**SOURCE PASSAGE:**
◇ ◇ ◇ ◇ ◇
# Walleye in the little miami



## crocodile (Sep 26, 2006)

Has anyone caught walleye out of the Little Miami River. I caught one earlier this spring that was 15 inches. I have never caught any before this year. I was just woundering if anyone else has caught any eyes. I'm guessing they come out of the Ohio River. Ronnie


----------



## creekwalker (May 23, 2004)

I haven't caught one out of the LMR, but did catch one (15") out of the Ohio near Meldahl this year, a first for me also.

CW


----------



## crocodile (Sep 26, 2006)

I have caught some walleye while saugeye fishing on the Ohio River. I would have never of thought about catching one in the LMR. Ronnie


----------



## sevenx (Apr 21, 2005)

From what I have been told there are a population of Wallleye in the lmr but not a very big one. They come up from the ohio river. There is not enough good habitat for them to spawn and so there is very little reproduction in the river. You may come across them every now and them but I don't know enough about there habits to find them in the river. If you did catch one its a good bet there would be some other fish there, I do know they are a schooling fish. S


----------



## 1badmthrfisher (Apr 4, 2005)

yes, i have caught them in the LMR.. I fish it alot but this year i think i have caught 2... and last year at least one that i remember


----------



## ttoutdoors (Jul 16, 2005)

I also caught one last year. None this year so far. 
Todd


----------



## LMRposeidon (May 8, 2007)

ive caught 5 or 6 walleye and my buddies have caught about a dozen more in the past year, mostly 14-15 inchers but one about 20. I think they come outta the Ohio but there could be a small population of native walleye in the lmr, either way its a good sign the river's are improving


----------



## riverKing (Jan 26, 2007)
◇ ◇ ◇ ◇ ◇
**INPUT FOR THIS TASK:**
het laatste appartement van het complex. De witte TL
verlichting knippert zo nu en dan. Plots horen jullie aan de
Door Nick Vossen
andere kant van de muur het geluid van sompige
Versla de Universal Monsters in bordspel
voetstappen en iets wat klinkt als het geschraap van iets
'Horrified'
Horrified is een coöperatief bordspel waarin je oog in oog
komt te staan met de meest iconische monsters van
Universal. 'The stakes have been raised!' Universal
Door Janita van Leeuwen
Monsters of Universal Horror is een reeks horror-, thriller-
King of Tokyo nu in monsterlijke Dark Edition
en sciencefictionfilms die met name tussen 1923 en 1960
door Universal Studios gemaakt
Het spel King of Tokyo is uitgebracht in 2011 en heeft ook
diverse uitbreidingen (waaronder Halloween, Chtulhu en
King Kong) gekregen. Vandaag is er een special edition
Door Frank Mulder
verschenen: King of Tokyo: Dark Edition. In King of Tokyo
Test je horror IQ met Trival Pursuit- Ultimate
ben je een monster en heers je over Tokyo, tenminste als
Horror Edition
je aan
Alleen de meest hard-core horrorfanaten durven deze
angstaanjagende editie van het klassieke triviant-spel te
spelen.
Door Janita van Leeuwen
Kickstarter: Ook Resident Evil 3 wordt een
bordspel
◇ ◇ ◇ ◇ ◇
**STUDY QUESTIONS:**
• 1. Copy the listing word for word, from its first line up to and including the line that contains "door Universal Studios gemaakt".
• 2. Pick up the forum thread about walleye in the Little Miami River where it stops, and keep writing.

**ANSWERS TO THIS EXERCISE:**
• 1.
het laatste appartement van het complex. De witte TL
verlichting knippert zo nu en dan. Plots horen jullie aan de
Door Nick Vossen
andere kant van de muur het geluid van sompige
Versla de Universal Monsters in bordspel
voetstappen en iets wat klinkt als het geschraap van iets
'Horrified'
Horrified is een coöperatief bordspel waarin je oog in oog
komt te staan met de meest iconische monsters van
Universal. 'The stakes have been raised!' Universal
Door Janita van Leeuwen
Monsters of Universal Horror is een reeks horror-, thriller-
King of Tokyo nu in monsterlijke Dark Edition
en sciencefictionfilms die met name tussen 1923 en 1960
door Universal Studios gemaakt

• 2.
ditto on whats been said, they are definantly there but its a small percentage, i catch about as many walleye as i catch bigger saugeye each year, maybe even more walleye. its definantly a good sign, release them please!


----------



## boonecreek (Dec 28, 2006)

i caught one right below the spillway at eastfork. floating a minnow along wall


----------



## shawn-n-the-buckeye (Jul 2, 2006)

what time of year did u catch that walleye @east fork and was it this year


----------



## Steel Cranium (Aug 22, 2005)

Could be some holdovers from the Caesar creek stockings. Back when they stocked the lake with walleyes, quite a few made it to the spillway and beyond. Also caught some nice saugeye in todds fork and the adjacent area of the little miami. Combined with those heading upstream from the ohio, there's still a decent source for walleye/saugeye/sauger.


----------



## shawn-n-the-buckeye (Jul 2, 2006)

can u eat stuff from there or stuff from the lmr in batavia the epa said not to eat fish from the lm/eastfrok river


----------



## bowhunter9017 (Jul 20, 2007)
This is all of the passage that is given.